## YOUR INSTRUCTIONS
Copy all of the data below exactly as it is given.

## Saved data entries

+===+

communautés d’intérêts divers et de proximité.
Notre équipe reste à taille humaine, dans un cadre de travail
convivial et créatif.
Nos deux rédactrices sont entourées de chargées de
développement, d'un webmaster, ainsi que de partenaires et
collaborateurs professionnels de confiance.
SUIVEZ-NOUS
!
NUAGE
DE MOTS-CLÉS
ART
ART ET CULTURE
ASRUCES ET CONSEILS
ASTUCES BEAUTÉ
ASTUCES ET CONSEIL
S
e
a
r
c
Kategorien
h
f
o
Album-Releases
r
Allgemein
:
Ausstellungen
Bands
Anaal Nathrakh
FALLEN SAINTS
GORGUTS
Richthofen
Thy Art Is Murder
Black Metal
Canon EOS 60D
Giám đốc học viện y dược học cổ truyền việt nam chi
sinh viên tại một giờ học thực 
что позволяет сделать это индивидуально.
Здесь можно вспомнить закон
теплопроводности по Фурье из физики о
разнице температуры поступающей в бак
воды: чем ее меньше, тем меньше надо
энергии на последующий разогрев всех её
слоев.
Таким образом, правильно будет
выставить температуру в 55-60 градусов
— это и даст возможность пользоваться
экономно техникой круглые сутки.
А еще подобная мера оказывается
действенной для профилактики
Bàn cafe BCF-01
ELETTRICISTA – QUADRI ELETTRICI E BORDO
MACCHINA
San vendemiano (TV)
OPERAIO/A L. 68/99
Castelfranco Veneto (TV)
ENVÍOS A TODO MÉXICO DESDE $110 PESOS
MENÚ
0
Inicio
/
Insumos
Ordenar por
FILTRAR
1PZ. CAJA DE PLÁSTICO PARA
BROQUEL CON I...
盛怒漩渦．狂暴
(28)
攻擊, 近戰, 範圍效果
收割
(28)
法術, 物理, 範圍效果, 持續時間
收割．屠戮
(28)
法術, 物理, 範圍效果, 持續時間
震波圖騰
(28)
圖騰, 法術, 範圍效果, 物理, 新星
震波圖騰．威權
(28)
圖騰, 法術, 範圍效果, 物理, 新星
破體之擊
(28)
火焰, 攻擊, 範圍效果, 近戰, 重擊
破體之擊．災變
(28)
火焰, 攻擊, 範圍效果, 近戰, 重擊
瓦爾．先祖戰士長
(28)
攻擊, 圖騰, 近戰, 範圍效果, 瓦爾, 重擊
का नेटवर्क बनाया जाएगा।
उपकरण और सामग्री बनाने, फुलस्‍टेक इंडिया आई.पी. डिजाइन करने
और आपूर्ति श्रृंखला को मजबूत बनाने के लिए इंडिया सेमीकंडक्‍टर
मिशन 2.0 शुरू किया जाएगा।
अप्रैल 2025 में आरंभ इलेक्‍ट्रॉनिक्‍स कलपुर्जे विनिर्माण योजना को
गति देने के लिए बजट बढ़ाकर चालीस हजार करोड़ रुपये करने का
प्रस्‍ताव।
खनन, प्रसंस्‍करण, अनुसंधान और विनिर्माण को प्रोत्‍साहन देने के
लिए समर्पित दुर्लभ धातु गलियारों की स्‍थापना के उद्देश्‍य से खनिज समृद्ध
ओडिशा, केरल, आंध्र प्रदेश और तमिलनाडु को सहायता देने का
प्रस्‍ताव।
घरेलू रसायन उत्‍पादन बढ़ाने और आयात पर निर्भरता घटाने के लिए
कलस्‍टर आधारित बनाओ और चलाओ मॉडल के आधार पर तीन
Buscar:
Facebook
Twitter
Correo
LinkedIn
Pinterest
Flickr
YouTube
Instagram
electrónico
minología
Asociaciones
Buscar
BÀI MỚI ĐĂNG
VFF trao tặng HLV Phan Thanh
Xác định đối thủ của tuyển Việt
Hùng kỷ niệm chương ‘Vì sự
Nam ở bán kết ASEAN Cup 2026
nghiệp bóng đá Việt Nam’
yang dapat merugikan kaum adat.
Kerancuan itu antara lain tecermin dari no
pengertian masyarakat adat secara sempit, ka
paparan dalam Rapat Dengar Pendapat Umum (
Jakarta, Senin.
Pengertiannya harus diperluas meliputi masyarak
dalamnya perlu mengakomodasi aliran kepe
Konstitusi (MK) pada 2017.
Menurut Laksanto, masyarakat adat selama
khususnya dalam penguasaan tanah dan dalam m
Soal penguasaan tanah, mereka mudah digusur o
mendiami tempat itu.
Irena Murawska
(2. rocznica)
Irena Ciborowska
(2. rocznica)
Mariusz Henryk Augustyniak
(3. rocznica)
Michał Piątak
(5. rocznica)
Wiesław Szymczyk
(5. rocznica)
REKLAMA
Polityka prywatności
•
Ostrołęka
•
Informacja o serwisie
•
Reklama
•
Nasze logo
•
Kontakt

+===+

## PROBLEM SOLUTION
communautés d’intérêts divers et de proximité.
Notre équipe reste à taille humaine, dans un cadre de travail
convivial et créatif.
Nos deux rédactrices sont entourées de chargées de
développement, d'un webmaster, ainsi que de partenaires et
collaborateurs professionnels de confiance.
SUIVEZ-NOUS
!
NUAGE
DE MOTS-CLÉS
ART
ART ET CULTURE
ASRUCES ET CONSEILS
ASTUCES BEAUTÉ
ASTUCES ET CONSEIL
S
e
a
r
c
Kategorien
h
f
o
Album-Releases
r
Allgemein
:
Ausstellungen
Bands
Anaal Nathrakh
FALLEN SAINTS
GORGUTS
Richthofen
Thy Art Is Murder
Black Metal
Canon EOS 60D
Giám đốc học viện y dược học cổ truyền việt nam chi
sinh viên tại một giờ học thực 
что позволяет сделать это индивидуально.
Здесь можно вспомнить закон
теплопроводности по Фурье из физики о
разнице температуры поступающей в бак
воды: чем ее меньше, тем меньше надо
энергии на последующий разогрев всех её
слоев.
Таким образом, правильно будет
выставить температуру в 55-60 градусов
— это и даст возможность пользоваться
экономно техникой круглые сутки.
А еще подобная мера оказывается
действенной для профилактики
Bàn cafe BCF-01
ELETTRICISTA – QUADRI ELETTRICI E BORDO
MACCHINA
San vendemiano (TV)
OPERAIO/A L. 68/99
Castelfranco Veneto (TV)
ENVÍOS A TODO MÉXICO DESDE $110 PESOS
MENÚ
0
Inicio
/
Insumos
Ordenar por
FILTRAR
1PZ. CAJA DE PLÁSTICO PARA
BROQUEL CON I...
盛怒漩渦．狂暴
(28)
攻擊, 近戰, 範圍效果
收割
(28)
法術, 物理, 範圍效果, 持續時間
收割．屠戮
(28)
法術, 物理, 範圍效果, 持續時間
震波圖騰
(28)
圖騰, 法術, 範圍效果, 物理, 新星
震波圖騰．威權
(28)
圖騰, 法術, 範圍效果, 物理, 新星
破體之擊
(28)
火焰, 攻擊, 範圍效果, 近戰, 重擊
破體之擊．災變
(28)
火焰, 攻擊, 範圍效果, 近戰, 重擊
瓦爾．先祖戰士長
(28)
攻擊, 圖騰, 近戰, 範圍效果, 瓦爾, 重擊
का नेटवर्क बनाया जाएगा।
उपकरण और सामग्री बनाने, फुलस्‍टेक इंडिया आई.पी. डिजाइन करने
और आपूर्ति श्रृंखला को मजबूत बनाने के लिए इंडिया सेमीकंडक्‍टर
मिशन 2.0 शुरू किया जाएगा।
अप्रैल 2025 में आरंभ इलेक्‍ट्रॉनिक्‍स कलपुर्जे विनिर्माण योजना को
गति देने के लिए बजट बढ़ाकर चालीस हजार करोड़ रुपये करने का
प्रस्‍ताव।
खनन, प्रसंस्‍करण, अनुसंधान और विनिर्माण को प्रोत्‍साहन देने के
लिए समर्पित दुर्लभ धातु गलियारों की स्‍थापना के उद्देश्‍य से खनिज समृद्ध
ओडिशा, केरल, आंध्र प्रदेश और तमिलनाडु को सहायता देने का
प्रस्‍ताव।
घरेलू रसायन उत्‍पादन बढ़ाने और आयात पर निर्भरता घटाने के लिए
कलस्‍टर आधारित बनाओ और चलाओ मॉडल के आधार पर तीन
Buscar:
Facebook
Twitter
Correo
LinkedIn
Pinterest
Flickr
YouTube
Instagram
electrónico
minología
Asociaciones
Buscar
BÀI MỚI ĐĂNG
VFF trao tặng HLV Phan Thanh
Xác định đối thủ của tuyển Việt
Hùng kỷ niệm chương ‘Vì sự
Nam ở bán kết ASEAN Cup 2026
nghiệp bóng đá Việt Nam’
yang dapat merugikan kaum adat.
Kerancuan itu antara lain tecermin dari no
pengertian masyarakat adat secara sempit, ka
paparan dalam Rapat Dengar Pendapat Umum (
Jakarta, Senin.
Pengertiannya harus diperluas meliputi masyarak
dalamnya perlu mengakomodasi aliran kepe
Konstitusi (MK) pada 2017.
Menurut Laksanto, masyarakat adat selama
khususnya dalam penguasaan tanah dan dalam m
Soal penguasaan tanah, mereka mudah digusur o
mendiami tempat itu.
Irena Murawska
(2. rocznica)
Irena Ciborowska
(2. rocznica)
Mariusz Henryk Augustyniak
(3. rocznica)
Michał Piątak
(5. rocznica)
Wiesław Szymczyk
(5. rocznica)
REKLAMA
Polityka prywatności
•
Ostrołęka
•
Informacja o serwisie
•
Reklama
•
Nasze logo
•
Kontakt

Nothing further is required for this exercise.